Virtud importante, de las gordas, teologal.
Sin esperanza, ¿qué nos queda?.
Cada mañana suena mi despertador. Lo hace siempre a la misma hora, aunque a mí me parece que cada día me roba algunos segundos de sueño más. Y empieza la marcha: aseo personal, de la casa, desayunos de la peque y la peludita, revisar la cartera, agarrar el bus, y a clase, clase, clase, recreo, clase, clase, clase, comida, clase, clase y vuelta a casa. Hadasita hace sus deberes. Tesa también. Y yo. Paseo con pipi, Misa, médicos, compras... Y de nuevo a casa: cenas, pijamita, lectura, repasar lo que nos toca mañana, Jesusito de mi vida y hasta otro día.

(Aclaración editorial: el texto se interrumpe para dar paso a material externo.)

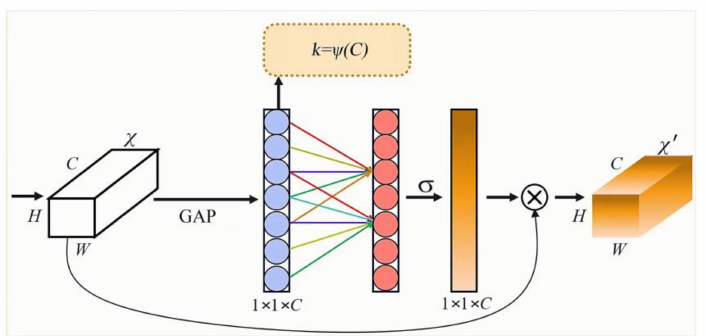
Figure 3. ECA module.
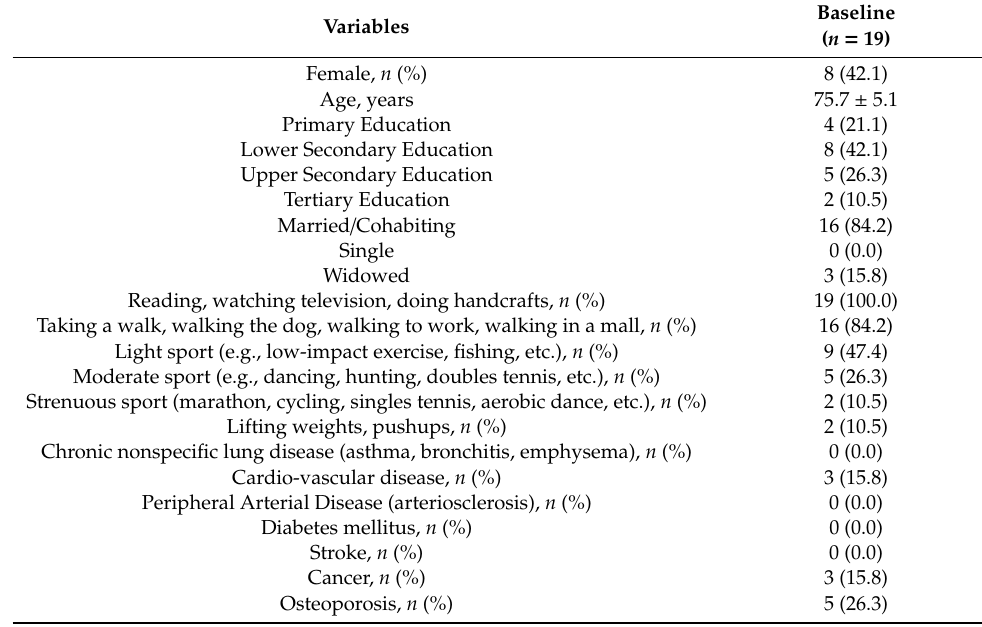
Table 1. Characteristics of the sample.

Sin esperanza, ¿qué nos queda?
No hay cuerpo que aguante tanta monotonía.
Y menos a estas alturas del curso.
No hay quien no se sienta ahogar por la rutina...
a no ser que tenga los ojos puestos en el cielo.
Ahí los tenemos Hadasita y yo (Tesa nos esperará en tierra, comiéndose un hueso).
Suena el despertador, como cada mañana, tal vez un segundo antes. Y nos levantamos contentas. Subimos la persiana, abrimos el balcón, y miramos arriba, buscando algún pequeño rastro blanco sobre el azul infinito. La huella de algún avión que se nos ha adelantado.
Cada día es nuevo.
Ayer faltaban 63, y hoy sólo 62. No es lo mismo. Hoy huele más a Nicaragua que ayer.
A veces pienso que la muerte no será más que... otra forma -la definitiva- de cruzar el Charco.